Why Aren’t Americans Moving?
Americans are moving at a historically low rate, according to U.S. Census Bureau data.
The percentage of Americans moving over a one-year period fell to an all time low in the United States to 11.2 percent in 2016.
Of those who moved, 42.2 percent said they moved for a housing-related reason, such as wanting a new or better home/apartment.
In comparison, 27.4 percent said they moved for a family-related reason, 20.2 percent said they moved for an employment-related reason, and 10.2 percent said they moved for some other reason.
Among regions, the South saw the greatest number of people moving out (901,000), but also saw the largest inflow of people moving into the region (940,000). The inflows and outflows of the region are not statistically different from each other.
The highest mover rates by race were for the black or African-American alone population (13.8 percent) and the Asian alone population (13.4 percent).
These two mover rates were not statistically different. The white alone population moved at a rate of 10.3 percent. The Hispanic or Latino population (12.6 percent) were more mobile than the non-Hispanic white population (9.8 percent).
The white alone population moved at a rate of 10.3 percent. The Hispanic or Latino population (12.6 percent) were more mobile than the non-Hispanic white population (9.8 percent).

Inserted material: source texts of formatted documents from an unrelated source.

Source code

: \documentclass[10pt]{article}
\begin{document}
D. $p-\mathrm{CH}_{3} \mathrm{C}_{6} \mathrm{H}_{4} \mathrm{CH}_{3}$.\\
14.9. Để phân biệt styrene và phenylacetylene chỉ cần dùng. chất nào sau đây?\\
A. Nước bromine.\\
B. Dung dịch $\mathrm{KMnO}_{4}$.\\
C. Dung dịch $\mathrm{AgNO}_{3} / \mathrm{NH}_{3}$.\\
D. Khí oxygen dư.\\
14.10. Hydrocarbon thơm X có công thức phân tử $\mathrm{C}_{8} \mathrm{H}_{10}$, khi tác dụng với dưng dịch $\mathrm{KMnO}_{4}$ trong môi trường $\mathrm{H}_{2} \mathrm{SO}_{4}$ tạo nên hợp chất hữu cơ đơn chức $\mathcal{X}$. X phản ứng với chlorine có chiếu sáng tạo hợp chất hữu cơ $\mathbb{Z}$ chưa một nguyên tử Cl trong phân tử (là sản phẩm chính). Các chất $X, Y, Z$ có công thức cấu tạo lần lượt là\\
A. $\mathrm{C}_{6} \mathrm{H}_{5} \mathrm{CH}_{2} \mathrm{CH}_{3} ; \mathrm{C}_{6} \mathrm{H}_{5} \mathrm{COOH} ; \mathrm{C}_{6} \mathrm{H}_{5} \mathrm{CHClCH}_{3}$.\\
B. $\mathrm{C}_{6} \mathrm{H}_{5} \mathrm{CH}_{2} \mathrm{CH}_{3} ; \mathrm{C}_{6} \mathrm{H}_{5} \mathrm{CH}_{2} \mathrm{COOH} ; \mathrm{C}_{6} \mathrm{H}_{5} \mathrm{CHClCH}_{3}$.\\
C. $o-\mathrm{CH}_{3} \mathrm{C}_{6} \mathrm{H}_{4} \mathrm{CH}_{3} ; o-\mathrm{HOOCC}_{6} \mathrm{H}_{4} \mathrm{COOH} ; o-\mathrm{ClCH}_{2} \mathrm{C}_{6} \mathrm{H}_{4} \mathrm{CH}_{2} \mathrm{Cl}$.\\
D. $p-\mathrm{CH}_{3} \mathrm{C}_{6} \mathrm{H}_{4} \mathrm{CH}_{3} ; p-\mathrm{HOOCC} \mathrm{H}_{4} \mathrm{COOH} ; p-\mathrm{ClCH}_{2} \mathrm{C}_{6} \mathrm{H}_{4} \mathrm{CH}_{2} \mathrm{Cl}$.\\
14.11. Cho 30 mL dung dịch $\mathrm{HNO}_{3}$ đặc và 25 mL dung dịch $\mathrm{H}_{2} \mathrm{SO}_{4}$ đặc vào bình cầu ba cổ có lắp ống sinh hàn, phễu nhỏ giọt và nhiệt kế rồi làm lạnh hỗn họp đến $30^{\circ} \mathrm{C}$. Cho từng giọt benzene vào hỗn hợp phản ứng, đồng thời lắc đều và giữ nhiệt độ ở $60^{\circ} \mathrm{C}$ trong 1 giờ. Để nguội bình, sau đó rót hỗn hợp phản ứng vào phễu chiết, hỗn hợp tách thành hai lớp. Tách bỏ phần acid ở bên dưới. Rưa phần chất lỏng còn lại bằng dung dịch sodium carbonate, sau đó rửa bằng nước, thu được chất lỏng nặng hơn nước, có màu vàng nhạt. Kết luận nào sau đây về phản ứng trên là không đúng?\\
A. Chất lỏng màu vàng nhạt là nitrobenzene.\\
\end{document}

So, why aren’t we moving as much these days?
“People in the United States are still moving, just not to the same extent as they did in the past,” David Ihrke said, a survey statistician in the Journey-to-Work and Migration Statistics Branch. “The decision to move can be personal and contextual. What causes one person to move might not be enough to convince another.”
Maybe, after more than two centuries of moving around, Americans are finally getting cozy where they are. Blame big-screen TVs.